Alienated (BOOM! Studios)


Afraid of what she could have done with Chip’s powers, Samantha passes the dangerous alien along to Samir — but Samir has his own plans, and he doesn’t share Samantha’s reservations.


I have been loving this series so far, each issue has been better than the last as we find out more about each character, their motivations and their history. This issue focusses on Samir as he deals with the pain and shame he feels for his father leaving his family, as well as moving the b plot on as Samuel’s mother gets closer in her investigation into the disappearance of school kid Leon. Light spoilers below.

This issue fleshes out the main cast, fully establishing what makes them ‘alienated’, while also sharing the motive’s they have for their alien ‘pet’, Chip.
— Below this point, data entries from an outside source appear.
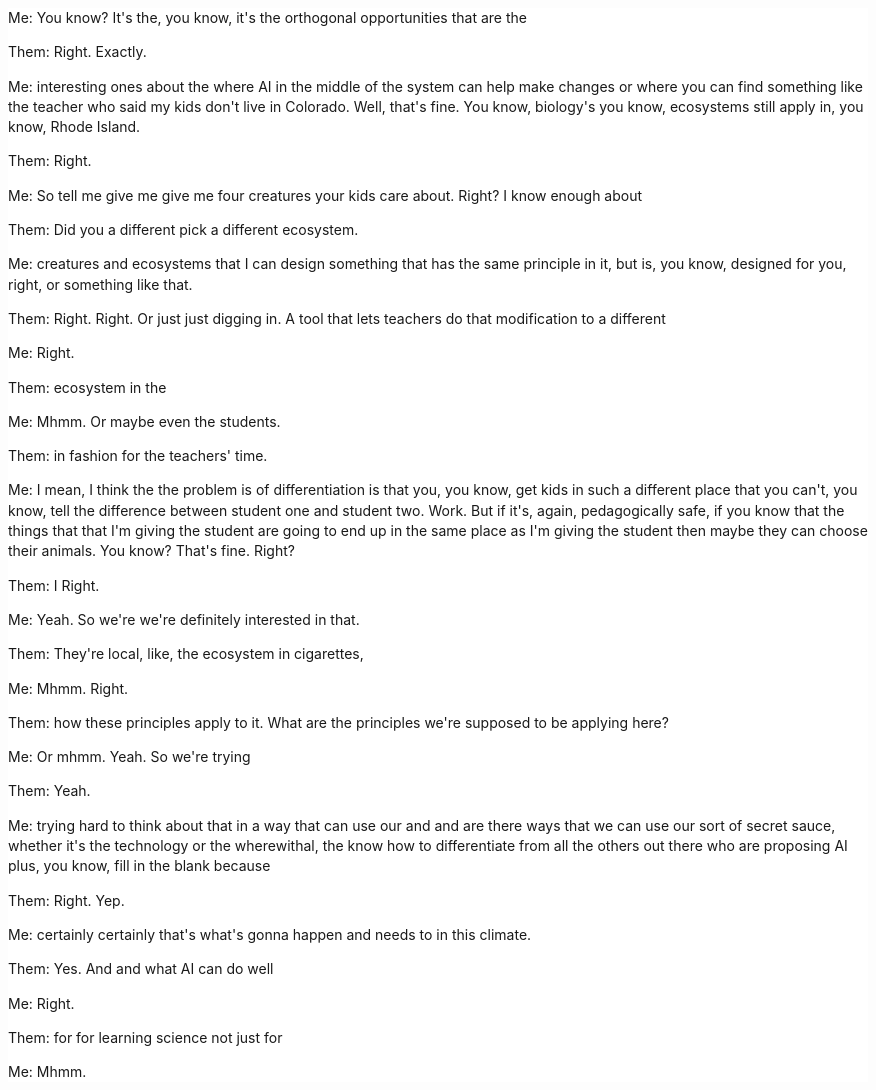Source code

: Me: You know? It's the, you know, it's the orthogonal opportunities that are the

Them: Right. Exactly.

Me: interesting ones about the where AI in the middle of the system can help make changes or where you can find something like the teacher who said my kids don't live in Colorado. Well, that's fine. You know, biology's you know, ecosystems still apply in, you know, Rhode Island.

Them: Right.

Me: So tell me give me give me four creatures your kids care about. Right? I know enough about

Them: Did you a different pick a different ecosystem.

Me: creatures and ecosystems that I can design something that has the same principle in it, but is, you know, designed for you, right, or something like that.

Them: Right. Right. Or just just digging in. A tool that lets teachers do that modification to a different

Me: Right.

Them: ecosystem in the

Me: Mhmm. Or maybe even the students.

Them: in fashion for the teachers' time.

Me: I mean, I think the the problem is of differentiation is that you, you know, get kids in such a different place that you can't, you know, tell the difference between student one and student two. Work. But if it's, again, pedagogically safe, if you know that the things that that I'm giving the student are going to end up in the same place as I'm giving the student then maybe they can choose their animals. You know? That's fine. Right?

Them: I Right.

Me: Yeah. So we're we're definitely interested in that.

Them: They're local, like, the ecosystem in cigarettes,

Me: Mhmm. Right.

Them: how these principles apply to it. What are the principles we're supposed to be applying here?

Me: Or mhmm. Yeah. So we're trying

Them: Yeah.

Me: trying hard to think about that in a way that can use our and and are there ways that we can use our sort of secret sauce, whether it's the technology or the wherewithal, the know how to differentiate from all the others out there who are proposing AI plus, you know, fill in the blank because

Them: Right. Yep.

Me: certainly certainly that's what's gonna happen and needs to in this climate.

Them: Yes. And and what AI can do well

Me: Right.

Them: for for learning science not just for

Me: Mhmm.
I have always touted that his book is one that utilises every feature of the comics medium at its disposal to tell its story and this issue is the best example of this. The lettering, colour tones, panel layouts and even the guttering work together with the art and writing to tell an emotional and tense story. The panels are symmetrical, making the sudden jump into Samir’s mind even more impactful where the art is convoluted and collaged. In Samir’s mind the memories are coloured in his distinctive ochre, and the colouring of the lettering tells the story in thought bubbles with ease. The guttering is used to transition the scenes and panels from mind to reality, and the variation to the lettering bring a nuance to the voices of the characters. It is a truly masterful piece of craftmanship, with a great story to boot.

Si Spurrier’s grasp on his characters make for an excellent and emotional read. The reveals in this issue packs a highly emotional punch as we discover Samir’s identity crisis and the lengths, he is willing to go to show his father how much it has affected him. Spurrier is dealing with very difficult issues which I have never tackled in a comic book before and is succeeding in getting his point across. Chris Wildgoose’s art wonderfully compliments the story, and together they managed to make this reviewer stop taking notes and just immerse myself in the book I was reading. It is heavy, it is tense, and it is light and funny all the same. The character acting again is top notch as each character has their own distinct look and characteristics, and there is one-page turn which is truly shocking – Wildgoose has a wild imagination!

This book goes from strength to strength, getting deeper and deeper with each issue. It evokes genuine emotion and is invigorating from start to finish. It is always first on my read list when it comes out and it should be yours too!


9/10 – This is probably the most important teen comic book being released right now, and it should be read by EVERYONE! It is a testament to the art form, and I can’t wait for the next issue.